Source -Clear Eyes, Full Hearts, Complete Signatures” is the headline for a Wall Street Journal feature by Kevin Armstrong on a new concept in one youth football league in Odessa, Texas.

The Permian Basin Youth Football League mandates that each player, from ages 4 to 12, must sign a letter of intent to show their commitment to a youth team in the league. It even includes public “signing ceremonies” just as has become popular with high school athletes signing to play in college.

And if there’s one singular line that points to the absurdity of it all, it’s this from league president Matt Lawdermilk: “The 4-year-olds play flag,” Matt said. “They can’t sign their name so they just scribble.”

Lawdermilk told WSJ he started the letters in 2014, two years after founding the league, to deter coaches from recruiting players already on a team. As Armstrong writes, “as with so many issues in youth sports, the adults were getting out of hand.”

Coaches would approach parents at major events and recruit their kids. According to WSJ, families went tent to tent at a celebration to get free food and hear coaches’ pitches.

Megan Lawdermilk, the league manager and Matt’s wife, said they “had to draw the line.”

“Once the kids sign, we take a picture of them signing with the coaches so other coaches can’t go and bug ’em, make promises, which they’ve done in the past.”

The players, parents, “Team Mom” and coach all sign contracts stating their commitment to a team. There are approximately 1,500 kids in the league.

Yeah, right. Good luck with that crusade, Lawdermilks. You think any self-respecting Texas Youth Football coach is going to let a little thing like a piece of paper with “ANDY” scribbled on the bottom with a backwards “N” like on Sheriff Woody’s boot stop him? Or some picture of a smiling 4-year-old holding his lucky Signing Crayola in one hand while shaking hands with an arch rival in the other? That’s not a deterrent; it’s a target. The other coach in that picture might as well have a sniper’s crosshairs on him.
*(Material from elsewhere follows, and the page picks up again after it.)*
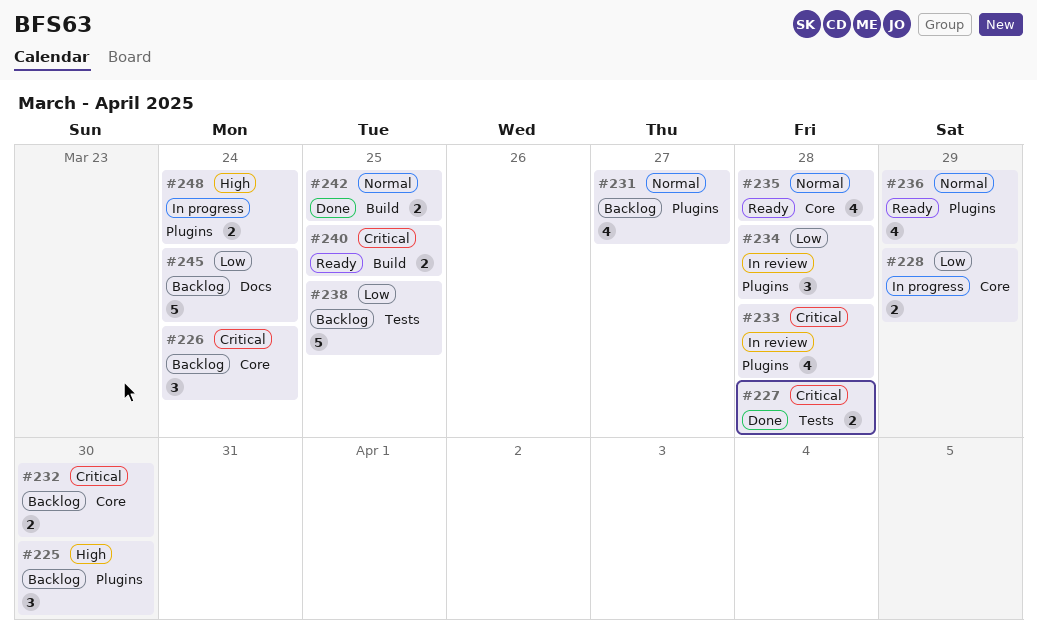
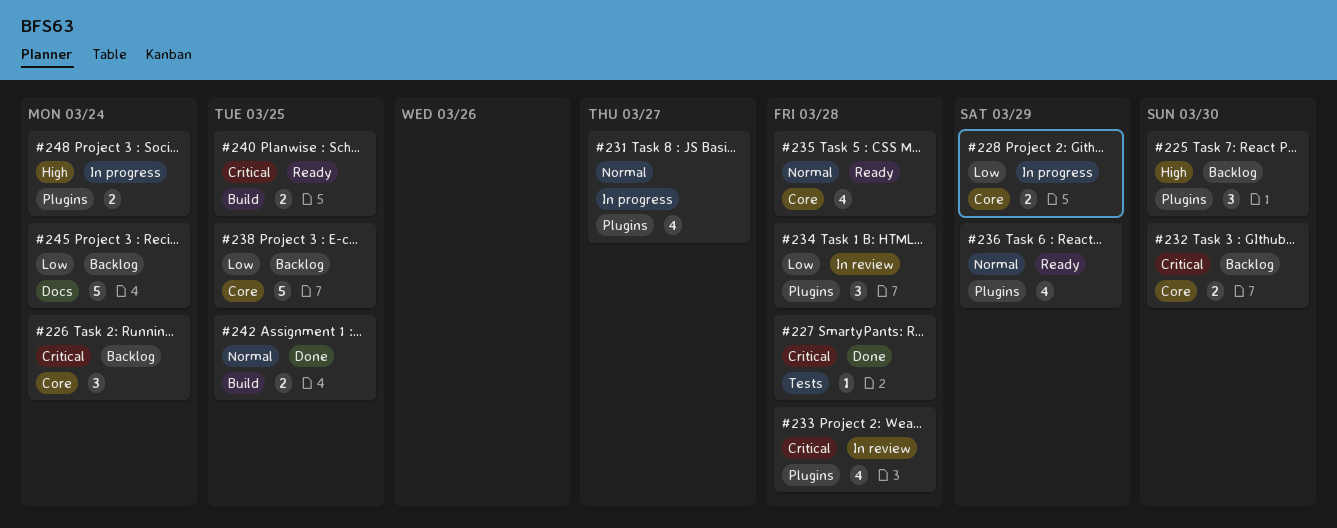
#227, estimate: 2 -> 1
#231, status: Backlog -> In progress
#238, label: Tests -> Core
Leagues like Permian Basin aren’t about making promises and keeping to your commitments. And they are sure as holy fuck not about fairness to your fellow coaches. They’re about attaining the glory that can only come from winning the flag football championship in a league of preschoolers. Any man who’d pass on an elite 4-year-old athlete who could help him achieve his life’s goals like that is worthy of neither respect nor the honor of being called “Coach.”

If you want that kid, you recruit him. If anyone waves a Letter of Intent in your face, you wipe your ass with it, Bobby Knight style. And you offer that superstar whatever it takes to get him. Money. Toy cars. Video games. Girls (unless he thinks they’ve got cooties, which is probably very likely). All the sugary cereal he wants. No naps. Ice cream for dinner. Unlimited TV. A bed time of whenever he wants. Then you send that kid out there to crush the dreams of the guy you stole him from, because that’s how winning is done.

So go ahead, play your little games. Keep up the charade of your big Signing Days. Show them on ESPN for all anyone will care. Then good luck trying to make the Letter of Intent hold up in court. Meanwhile the coaches like the ones I worked with all those years – the real kind – will be clearing space in their trophy cabinets.